*** Opening EXCERPTED TEXT ***

A discrete income tax expense of $0.6 million was recorded in the three months ended July 31, 2020 compared to a discrete tax benefit of $8.3 million in the same period of the prior year. The discrete tax expense recorded in the current period primarily resulted from interest recorded on existing uncertain tax benefits. The discrete tax benefit recorded in the prior year resulted primarily from favorable audit settlements and valuation allowance changes related to utilization of foreign losses.
Our effective tax rate for continuing operations, including the effects of discrete tax items, was 24.6% and 29.6% for the three months ended July 31, 2020 and 2019, respectively. Discrete items increased the effective tax rate for the three months ended July 31, 2020 and 2019 by 0.5% and 4.0%, respectively. The impact of discrete tax items combined with the seasonal nature of our business can cause the effective tax rate through our first quarter to be significantly different than the rate for our full fiscal year.
We had gross unrecognized tax benefits of $171.6 million, $179.2 million and $168.1 million as of July 31, 2020 and 2019 and April 30, 2020, respectively. The gross unrecognized tax benefits increased $3.5 million and decreased$5.9 million during the three months ended July 31, 2020 and 2019, respectively. We believe it is reasonably possible that the balance of unrecognized tax benefits could decrease by approximately $12.1 million within the next twelve months. The anticipated decrease is due to the expiration of statutes of limitations and anticipated closure of various tax matters currently under exam. For such matters where a change in the balance of unrecognized tax benefits is not yet deemed reasonably possible, no estimate has been included.

*** Closing EXCERPTED TEXT ***
*** Opening SOURCE DATA ***

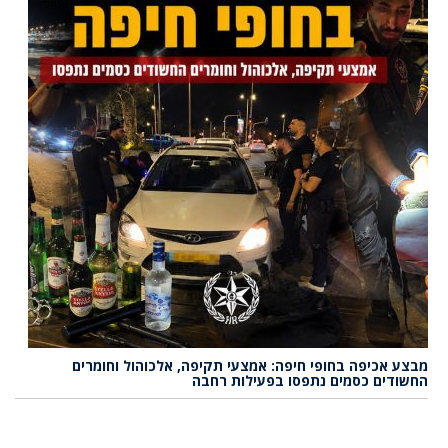
מבצע אכיפה בחופי חיפה: אמצעי תקיפה, אלכוהול וחומרים
החשודים כסמים נתפסו בפעילות רחבה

*** Closing SOURCE DATA ***

* **TASK SET**
[A] Summarize the income tax excerpt in two sentences.
[B] Answer these questions from the income tax excerpt:
(i) What mainly caused the discrete tax benefit recorded in the prior year?
(ii) By how much did discrete items increase the effective tax rate for the three months ended July 31, 2020?
(iii) What was the amount of gross unrecognized tax benefits as of April 30, 2020?
[C] According to the income tax excerpt, why could the balance of unrecognized tax benefits decrease by about $12.1 million within the next twelve months?
Use only the excerpted text to complete the tasks, not the data.

* **RESPONSE LIST**
[A] For the three months ended July 31, 2020, the company recorded a discrete income tax expense of $0.6 million, mainly from interest on existing uncertain tax benefits, and had an effective tax rate of 24.6%, compared with a discrete tax benefit of $8.3 million and a 29.6% rate in the same period of the prior year. Gross unrecognized tax benefits stood at $171.6 million as of July 31, 2020, and the company believes this balance could reasonably decrease by about $12.1 million within the next twelve months.

[B]
(i) Favorable audit settlements and valuation allowance changes related to the use of foreign losses.
(ii) By 0.5%.
(iii) $168.1 million.

[C] The anticipated decrease comes from statutes of limitations expiring. It also reflects the expected closure of various tax matters that are currently under exam.